Document images with source code
★ ★ ★ ★ ★ ★ ★

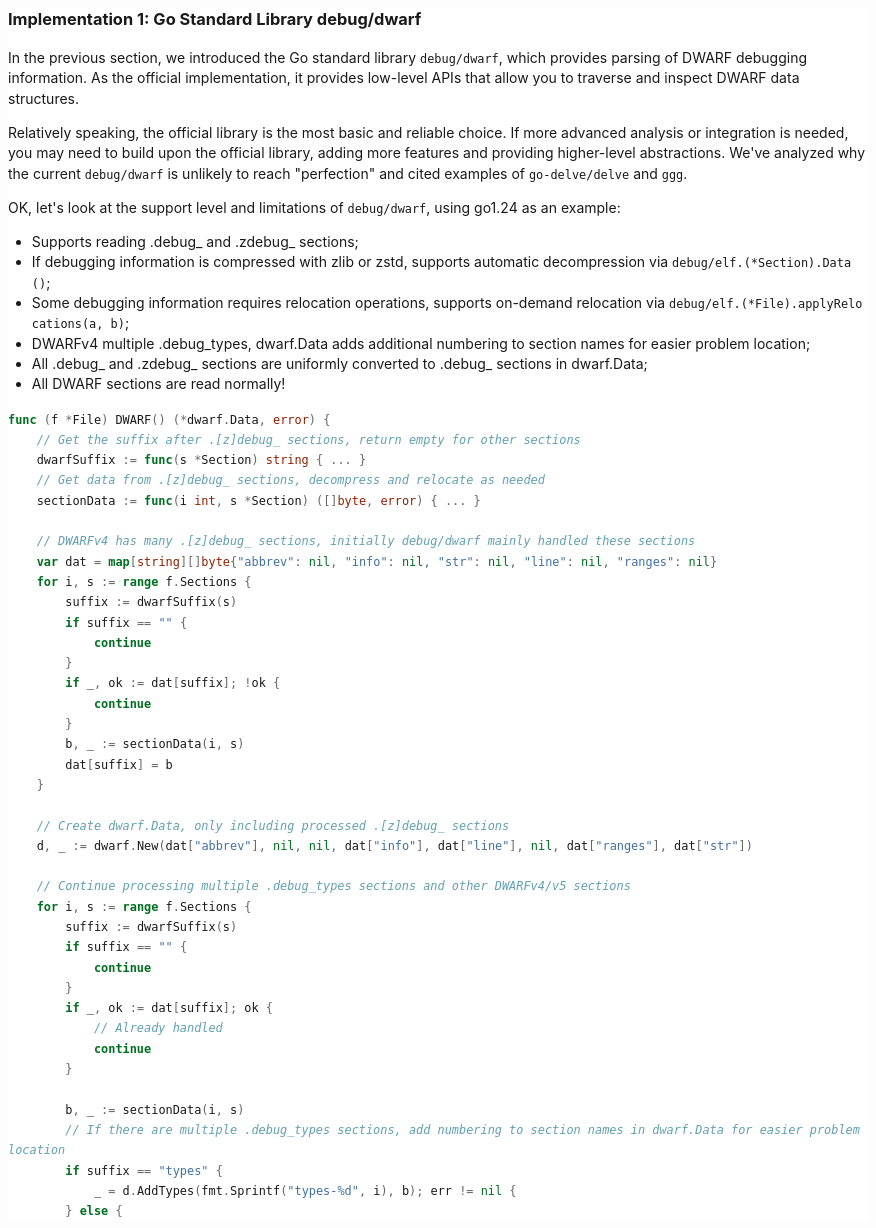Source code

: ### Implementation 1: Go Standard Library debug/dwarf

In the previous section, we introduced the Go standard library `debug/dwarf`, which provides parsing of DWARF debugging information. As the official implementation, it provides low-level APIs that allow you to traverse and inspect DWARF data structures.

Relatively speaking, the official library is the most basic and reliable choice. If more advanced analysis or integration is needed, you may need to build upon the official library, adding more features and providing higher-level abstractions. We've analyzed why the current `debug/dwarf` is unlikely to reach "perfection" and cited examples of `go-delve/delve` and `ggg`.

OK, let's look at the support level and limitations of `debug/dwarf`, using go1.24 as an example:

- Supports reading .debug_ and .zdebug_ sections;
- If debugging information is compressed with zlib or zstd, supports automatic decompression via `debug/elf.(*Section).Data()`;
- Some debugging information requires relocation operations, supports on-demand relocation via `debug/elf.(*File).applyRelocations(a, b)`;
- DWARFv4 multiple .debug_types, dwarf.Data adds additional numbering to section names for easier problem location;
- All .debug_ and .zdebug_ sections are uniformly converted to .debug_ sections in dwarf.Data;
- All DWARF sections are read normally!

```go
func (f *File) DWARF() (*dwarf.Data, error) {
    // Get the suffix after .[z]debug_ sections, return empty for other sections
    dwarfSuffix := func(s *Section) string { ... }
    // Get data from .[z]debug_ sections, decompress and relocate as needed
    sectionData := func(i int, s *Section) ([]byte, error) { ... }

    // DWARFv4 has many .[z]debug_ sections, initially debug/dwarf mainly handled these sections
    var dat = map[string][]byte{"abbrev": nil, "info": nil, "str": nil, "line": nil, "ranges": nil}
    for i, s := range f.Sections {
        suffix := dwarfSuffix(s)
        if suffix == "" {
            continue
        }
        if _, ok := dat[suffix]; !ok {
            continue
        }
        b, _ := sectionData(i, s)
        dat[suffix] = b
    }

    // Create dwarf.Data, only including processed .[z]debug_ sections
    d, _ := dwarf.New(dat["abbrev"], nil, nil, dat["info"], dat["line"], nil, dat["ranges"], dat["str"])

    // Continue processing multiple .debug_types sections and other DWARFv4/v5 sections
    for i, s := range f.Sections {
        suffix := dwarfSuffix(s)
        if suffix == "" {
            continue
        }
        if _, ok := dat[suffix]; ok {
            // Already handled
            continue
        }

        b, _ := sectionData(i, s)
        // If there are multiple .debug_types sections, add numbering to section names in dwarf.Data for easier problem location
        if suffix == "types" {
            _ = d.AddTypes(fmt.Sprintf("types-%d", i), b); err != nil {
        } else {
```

★ ★ ★ ★ ★ ★ ★

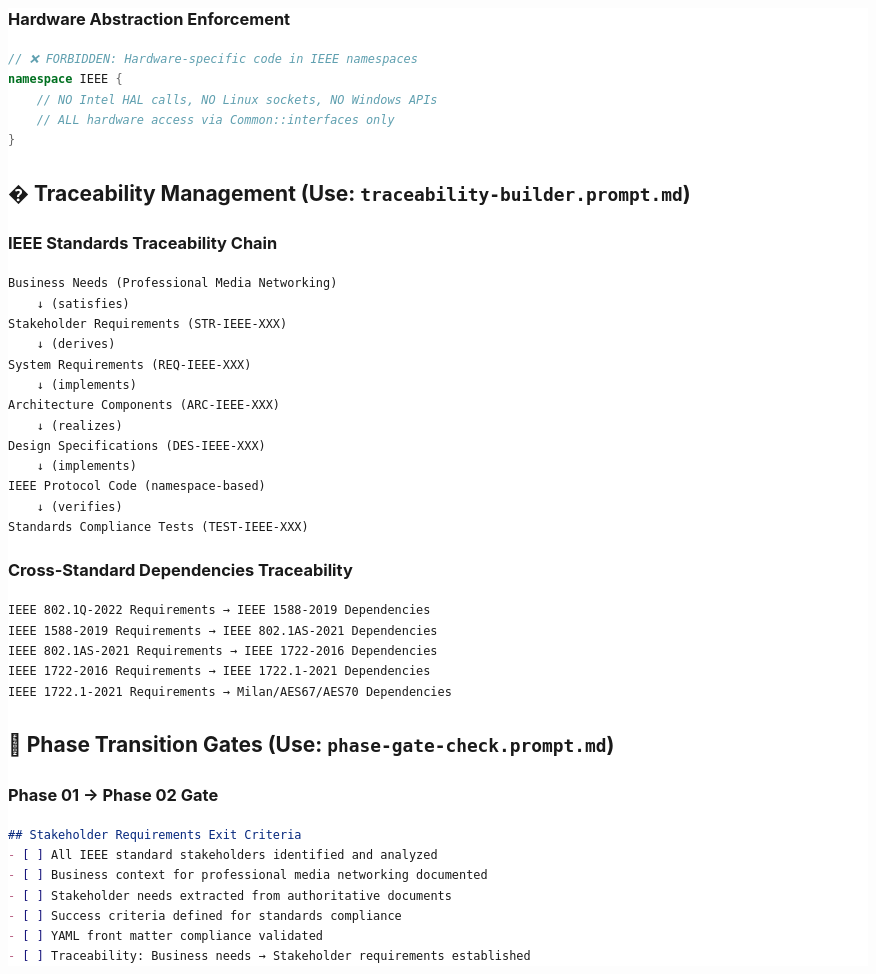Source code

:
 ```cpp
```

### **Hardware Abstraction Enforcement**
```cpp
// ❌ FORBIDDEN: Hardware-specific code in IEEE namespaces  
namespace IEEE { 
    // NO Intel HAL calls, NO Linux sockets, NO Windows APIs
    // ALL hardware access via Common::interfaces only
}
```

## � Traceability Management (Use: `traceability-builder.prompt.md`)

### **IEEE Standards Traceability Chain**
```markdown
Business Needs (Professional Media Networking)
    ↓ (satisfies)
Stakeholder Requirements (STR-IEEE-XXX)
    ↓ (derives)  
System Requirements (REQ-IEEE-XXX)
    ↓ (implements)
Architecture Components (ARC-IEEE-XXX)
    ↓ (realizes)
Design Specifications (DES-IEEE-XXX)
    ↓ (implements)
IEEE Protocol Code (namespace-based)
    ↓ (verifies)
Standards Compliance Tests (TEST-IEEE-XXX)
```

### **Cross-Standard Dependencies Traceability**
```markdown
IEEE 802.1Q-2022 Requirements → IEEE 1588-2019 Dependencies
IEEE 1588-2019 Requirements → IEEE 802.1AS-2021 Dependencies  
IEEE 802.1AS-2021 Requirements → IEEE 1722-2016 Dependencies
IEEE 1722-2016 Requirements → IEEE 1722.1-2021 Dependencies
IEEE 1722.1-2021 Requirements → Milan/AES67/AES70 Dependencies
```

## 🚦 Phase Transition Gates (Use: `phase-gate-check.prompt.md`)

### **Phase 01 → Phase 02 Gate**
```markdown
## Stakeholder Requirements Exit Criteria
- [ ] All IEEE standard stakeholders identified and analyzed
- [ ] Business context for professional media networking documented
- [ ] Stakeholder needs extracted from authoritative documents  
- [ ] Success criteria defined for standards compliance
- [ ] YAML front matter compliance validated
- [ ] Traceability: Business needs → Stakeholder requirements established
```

★ ★ ★ ★ ★ ★ ★

■ **Task to complete**
Scan the records for the string "error" and show every line that contains it.

■ **Worked solution**
func (f *File) DWARF() (*dwarf.Data, error) {
    sectionData := func(i int, s *Section) ([]byte, error) { ... }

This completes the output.